Vermillion River and Big Sioux River valleys enter the Missouri River valley

Figure 10: Vermillion River and Big Sioux River valleys enter the Missouri River valley. United States Geological Survey map digitally presented using National Geographic Society TOPO software. 

Figure 10 illustrates where the Vermillion River and Big Sioux River valleys enter the large southeast-oriented Missouri River valley and is located southeast of the figure 9 map area (and includes overlap areas with figure 9). The southeast-oriented Missouri River is located in the figure 10 southwest quadrant, with the state of Nebraska being located south of the Missouri River. Vermillion, South Dakota is the city located north of the Missouri River in the figure 10 southwest quadrant and the Vermillion River flows south and southwest around the west edge of Vermillion before turning southeast to enter the Missouri River. The southeast end of Turkey Ridge is located in the figure 10 northwest corner and separates the eastern Vermillion River lowland from the western James River lowland. The Big Sioux River flows south-southwest from the figure 10 northeast corner to enter the Missouri River valley and then to flow southeast to join the Missouri River south of the figure 10 map area. The state of Iowa is located east of the Big Sioux River. Elk Point, South Dakota is the smaller city located near the figure 10 south edge in the figure 10 southeast quadrant. Akron, Iowa is the smaller town located near the figure 10 east center edge. Note how the size of the south-southwest oriented Big Sioux River valley compares with the size of the southeast-oriented Vermillion River valley and the southeast-oriented James River lowland and Missouri River valley. The Big Sioux River valley as previously discussed probably originated as a south-oriented ice-walled and bedrock-floored valley draining what was then a detached and isolated thick ice sheet remnant occupying the area where the Prairie Coteau upland surface is now located.
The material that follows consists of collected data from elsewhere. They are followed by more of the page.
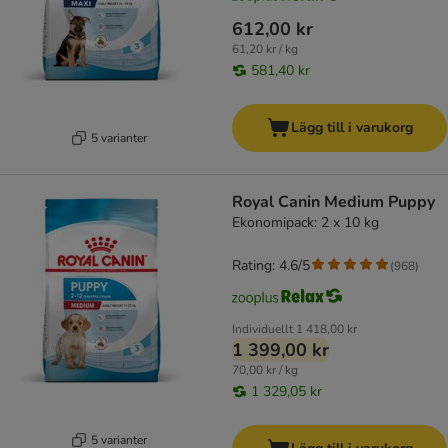
612,00 kr
61,20 kr / kg
581,40 kr
Lägg till i varukorg
5 varianter
Royal Canin Medium Puppy
Ekonomipack: 2 x 10 kg
Rating: 4.6/5
(
968
)
Individuellt
1 418,00 kr
1 399,00 kr
70,00 kr / kg
1 329,05 kr
5 varianter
The southeast-oriented Vermillion River lowland obtained some of its water from the southern margin of that detached and isolated ice sheet remnant, however most of its water was obtained from immense melt water floods that flowed south in the large Midcontinent Trench ice-walled and ice-floored (and later bedrock-floored) valley. The southeast-oriented James River lowland and Missouri River valley obtained some of its water from sources upstream on the present day Missouri River route, although most of its water was also obtained from immense melt water floods that flowed south in the Midcontinent Trench ice-walled and bedrock-floored valley.

Additional information and sources of maps studied

This essay has provided only a sample of the detailed topographic map evidence supporting the flood erosion interpretation. Many additional illustrations could be provided. Readers are encouraged to look at mosaics of detailed topographic maps to see the abundance of available data. Maps used in this study were created and published by the United States Geologic Survey and can be obtained directly from the United States Geological Survey and/or from dealers offering United States Geological Survey maps. Hard copy maps can also be observed at United States Geological Survey map depositories which are located throughout the United States and elsewhere. Illustrations used here were created using National Geographic Society TOPO software and digital map data. TOPO software and map data can be obtained from the National Geographic Society and/or dealers offering National Geographic Society digital map data.